The group is called the EV Politics Project, a 501c4 non-profit led by Mike Murphy, a Republican political consultant who worked on campaigns for Sen. John McCain, Gov. Arnold Schwarzenegger, Mitt Romney and others; David B. Hill, a researcher and former faculty member at Texas A&M University; and Joe Sacks, a former aide to Democratic Rhode Island Gov. Gina Raimondo.
It’s a pretty cross-party group, in other words. And InsideEVs readers may remember Murphy from the op-ed he penned earlier this year about how to get more Republican voters into EVs. As Murphy’s own research has shown, partisan politics are driving knee-jerk reactions to cleaner cars even in states where they’re creating significant job growth.
So the new ad, embedded above, will begin airing in Michigan shortly, and the group hopes to air it in Georgia soon as well. Michigan is an obvious place to start; besides being the home of the U.S. auto industry (as well as numerous new battery plants), it’s also a crucial swing state in the election.
If re-elected, President Donald Trump—who’s clearly a target of this ad—has vowed to repeal the EV tax credits and possibly the incentives driving EV manufacturing under the Biden Administration’s signature legislative achievement, the Inflaton Reduction Act. Moreover, his running mate, Ohio Sen.

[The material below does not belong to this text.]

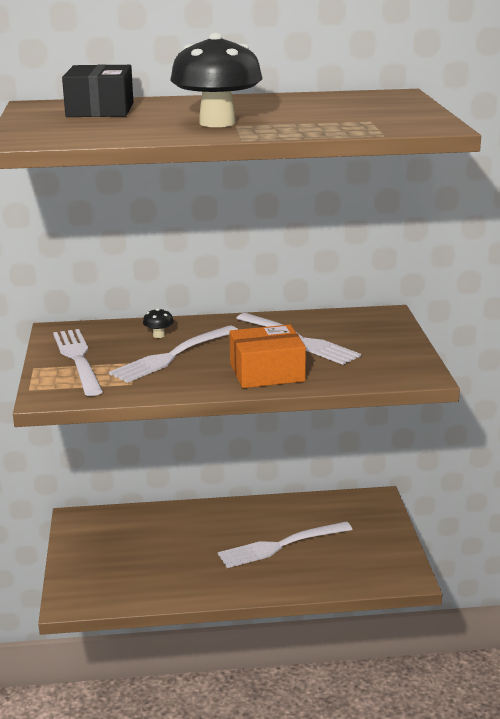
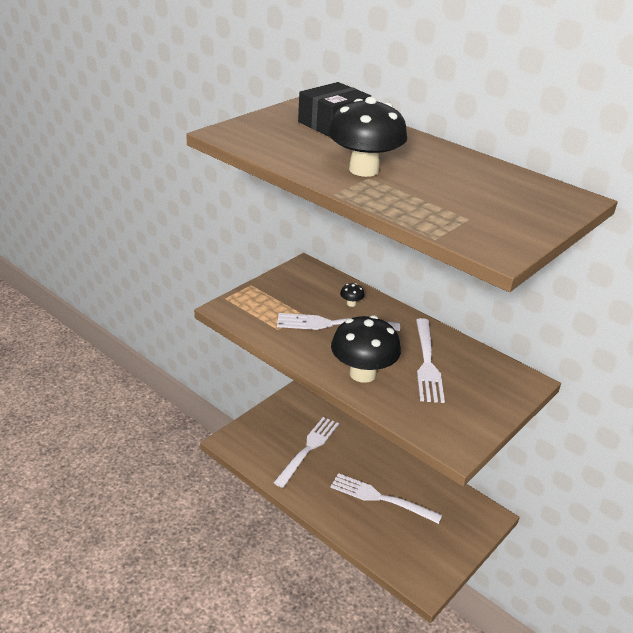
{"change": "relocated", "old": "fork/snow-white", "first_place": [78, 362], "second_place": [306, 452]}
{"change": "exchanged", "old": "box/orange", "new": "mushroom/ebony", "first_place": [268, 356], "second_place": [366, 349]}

J.D. Vance, has been targeting one battery plant in Michigan, linking fears about China to its continued development. Trump’s opponent, Vice President Kamala Harris, is widely expected to continue the Biden Administration’s stricter fuel economy and emissions rules driving EV growth, as well as the policies that support their manufacturing and purchases.
But Trump’s critics, Murphy among them, say that if America slows down on EVs, it will only further cede that technology to China’s already iron grip on it.

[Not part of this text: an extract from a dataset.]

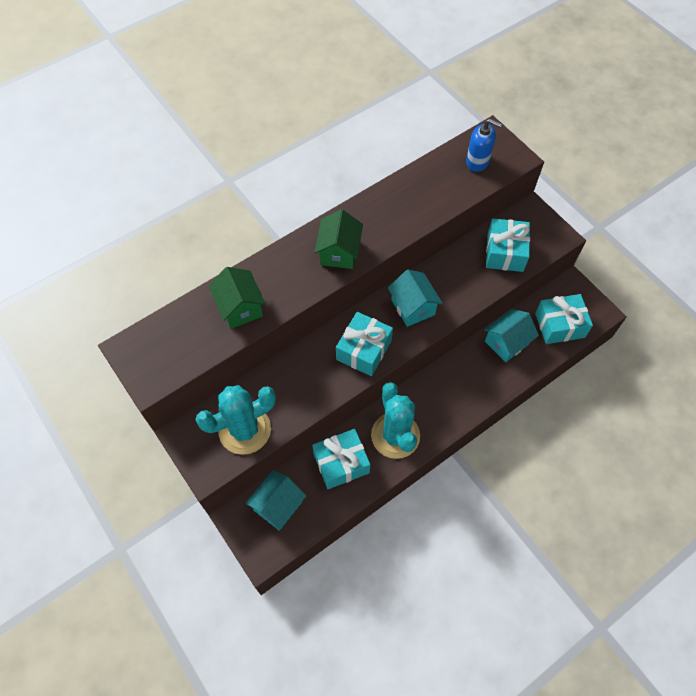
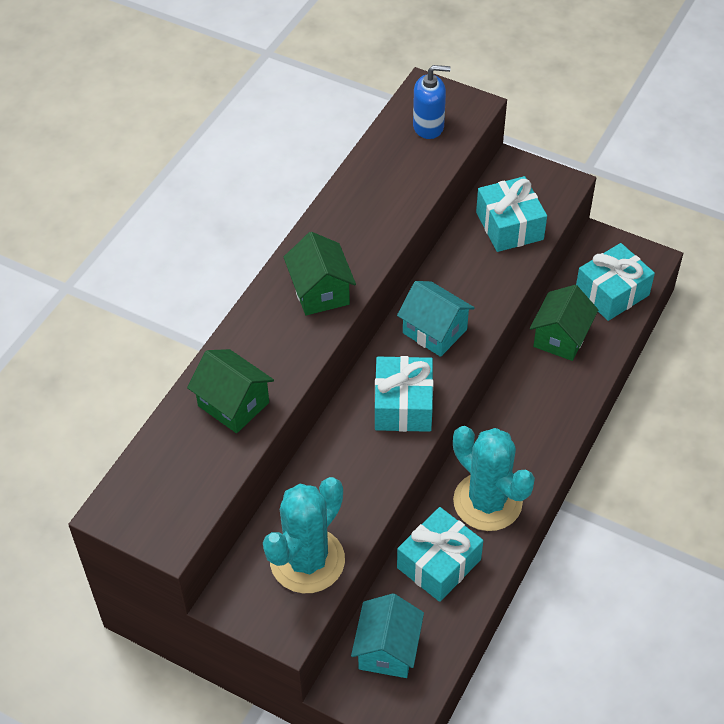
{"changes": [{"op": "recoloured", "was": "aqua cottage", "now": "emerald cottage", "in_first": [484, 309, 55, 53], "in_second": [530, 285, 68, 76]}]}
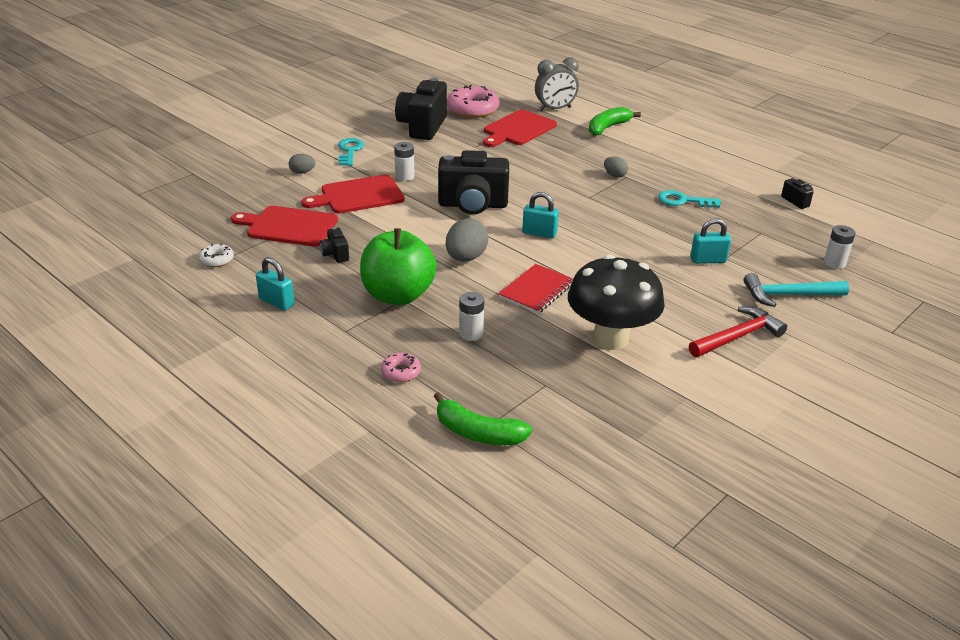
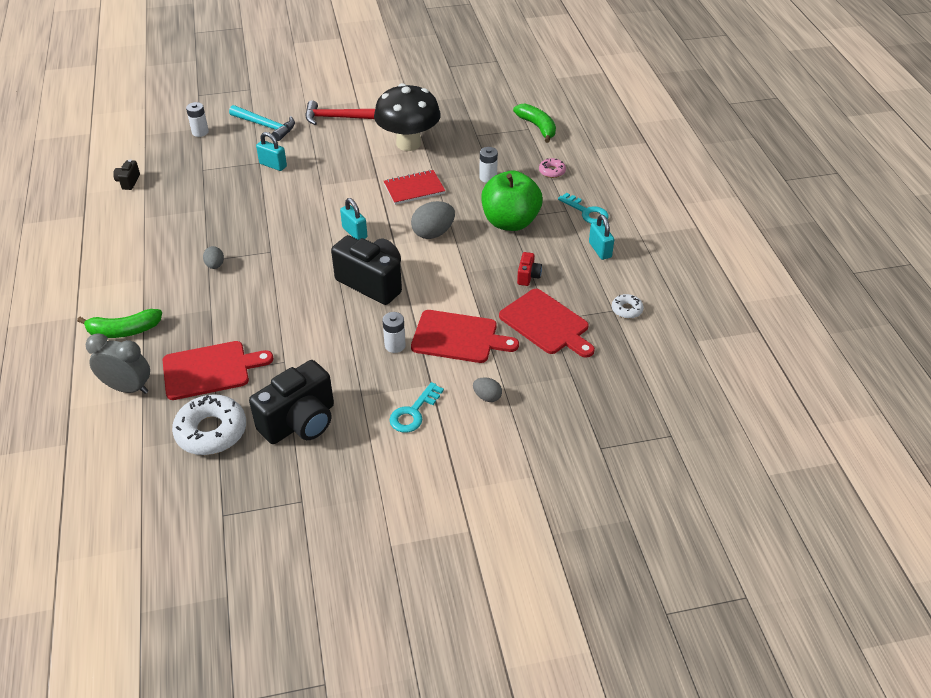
{"changes": [{"op": "recoloured", "was": "ebony compact camera", "now": "crimson compact camera", "in_first": [320, 227, 29, 36], "in_second": [517, 252, 25, 34]}, {"op": "recoloured", "was": "rosy doughnut", "now": "pure white doughnut", "in_first": [447, 85, 52, 33], "in_second": [172, 394, 74, 61]}, {"op": "moved", "was": "aqua key", "in_first": [658, 190, 63, 18], "in_second": [558, 193, 51, 31]}]}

“The biggest secret in American politics is how many good new manufacturing and technology jobs the move to electric vehicles has created in Michigan, in Georgia and across America,” Murphy said in a statement. “It’s time to make that good news famous, and remind voters that when politicians mislead voters about EVs, they are hurting American jobs. Nobody wins then but China.”
And then another one goes after anti-EV campaigns propogated by fossil fuel companies, also aimed at Michigan voters:
If the ads do air in Georgia, they’ll target voters in a key swing state that could decide the election—and one that stands to benefit from tens of thousands of new EV-driven jobs from the Hyundai Motor Group alone. But as Politico recently reported, many of those voters like the jobs but aren’t swayed to vote for policies that support them.
In the end, it’s unlikely that these EV factories or the North American-made cars themselves will vanish overnight if Trump is reelected. But public policy, tax incentives and other “carrot” factors are driving a battery industry that America is decades behind on. Without them, China’s EV industry—which has received immense state support—will only continue to accelerate. Whether American voters want that to happen or not will be up to them in November.